L’étude CASPIAN est une étude de phase III multicentrique (209 sites, 23 pays) et en ouvert évaluant l’intérêt du durvalumab (Ac anti-PD-L1) +/- trémélimumab (Ac anti-CTLA-4) en association à la chimiothérapie dans les CBPC de stade disséminé. Les patients étaient randomisés selon un ratio 1:1:1 pour recevoir :

• chimiothérapie (CT) seule : étoposide 80-100 mg/m² (J1 à3 ; [J1 = J21]) + carboplatine (AUC 5 ou 6) ou cisplatine (75-80 mg/m²) (J1 ; [J1 = J21]) ; 4 à 6 cycles, puis IPC au choix de l’investigateur ;
• CT + durvalumab 1 500 mg (J1 ; [J1 = J21]) ; 4 cycles puis maintenance par durvalumab, IPC au choix de l’investigateur ;
• CT + durvalumab 1 500 mg (J1 ; [J1 = J21]) + trémélimumab 75 mg (J1 ; [J1 = J21]) ; 4 cycles puis maintenance par durvalumab.

Étaient inclus les patients atteints d’un CBPC de stade avancé, PS 0 ou 1, éligibles à une première ligne de chimiothérapie sans sélection selon le statut PD-L1. Les patients porteurs de métastases cérébrales asymptomatiques ou traités et stables pouvaient être inclus. Les critères d’exclusion comprenaient une irradiation thoracique antérieure, une pathologie auto-immune, une immunodépression ou une infection active. Le critère de jugement principal était la survie globale en ITT et les critères secondaires la SSP, le taux de réponse et la sécurité des traitements. Ce sont les résultats actualisés qui ont été publiés en janvier 2021 dans Lancet Oncology [1]. Entre mars 2017 et mai 2018, 972 patients ont été screenés et 805 randomisés pour recevoir : durvalumab + trémélimumab + CT (n = 268) ; durvalumab + CT (n = 268) ou CT seule (n = 269). Au 27 janvier 2020, le suivi médian était de 25,1 mois (22,3-27,9). Les résultats ne montrent pas d’amélioration significative de la SG dans le bras durvalumab + trémélimumab + CT vs CT seule (HR = 0,82 ; IC₉₅ : 0,68-1,00 ; p = 0,045) avec une médiane de SG de 10,4 mois (IC₉₅ : 9,6-12,0) vs 10,5 mois (IC₉₅ : 9,3-11,2) (figure 1).

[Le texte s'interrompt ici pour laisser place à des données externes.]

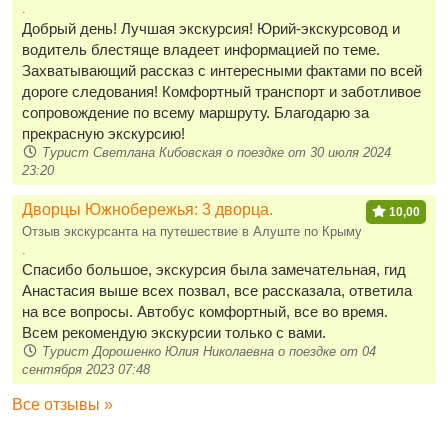
.
Добрый день! Лучшая экскурсия! Юрий-экскурсовод и
водитель блестяще владеет информацией по теме.
Захватывающий рассказ с интересными фактами по всей
дороге следования! Комфортный транспорт и заботливое
сопровождение по всему маршруту. Благодарю за
прекрасную экскурсию!
Турист Светлана Кибовская о поездке от 30 июля 2024
23:20
Дворцы Южнобережья: 3 дворца.
10,00
Отзыв экскурсанта на путешествие в Алуште по Крыму
.
Спасибо большое, экскурсия была замечательная, гид
Анастасия выше всех позвал, все рассказала, ответила
на все вопросы. Автобус комфортный, все во время.
Всем рекомендую экскурсии только с вами.
Турист Дорошенко Юлия Николаевна о поездке от 04
сентября 2023 07:48
Все отзывы »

En revanche, la SG est significativement améliorée dans le bras durvalumab + CT vs CT seule (HR = 0,75 ; IC₉₅ : 0,62-0,91 ; p nominal = 0,0032) avec une médiane de SG de 12,9 mois (IC₉₅ : 11,3-14,7) vs 10,5 mois (IC₉₅ : 9,3-11,2) (figure 2). La SG à 18 mois est de 30,7 % (durvalumab + trémélimumab + CT), 32 % (durvalumab + CT) vs 24,8 % (CT). La SSP médiane à 12 mois est de 16,9 % (durvalumab + trémélimumab + CT), 17,9 % (durvalumab + CT) vs 5,3 % (CT). Dans cette analyse post-hoc, la réponse objective demeure plus élevée dans le bras durvalumab + CT (68 %) vs CT seule (58 %) et la durée médiane de réponse est comparable pour tous les bras.

Les principaux effets indésirables (EI) de grade 3 ou plus sont les neutropénies (durvalumab + trémélimumab + CT, 32 % ; durvalumab + CT, 24 % ; CT, 33 %) et les anémies (respectivement 13 %, 9 % et 18 %) donc pas de sur-toxicité inattendue en comparaison à la chimiothérapie seule et même un avantage en faveur de la combinaison durvalumab + CT. Les EI sérieux ont été rapportés chez 45 % (durvalumab + trémélimumab + CT), 32 % (durvalumab + CT) et 36 % (CT) des patients. 

Ce que cet article apporte à ma pratique :

• Ces résultats confirment la place du durvalumab en 1^re ligne, en association à la chimiothérapie, suivie d’une maintenance, dans les CBPC disséminés.
• Ils corroborent ceux de l’étude IMpower-133 (atézolizumab + chimiothérapie) avec un groupe contrôle plus proche de la pratique clinique : possibilité de faire jusqu’à 6 cycles de chimiothérapie, de proposer du cisplatine et de réaliser une IPC (exclusivement dans le groupe contrôle).
• Ils ne montrent pas d’avantage à l’ajout du trémélimumab.
• Ces données positionnent le durvalumab en alternative à l’atézolizumab en association à la chimiothérapie en 1re ligne dans les CBPC disséminés.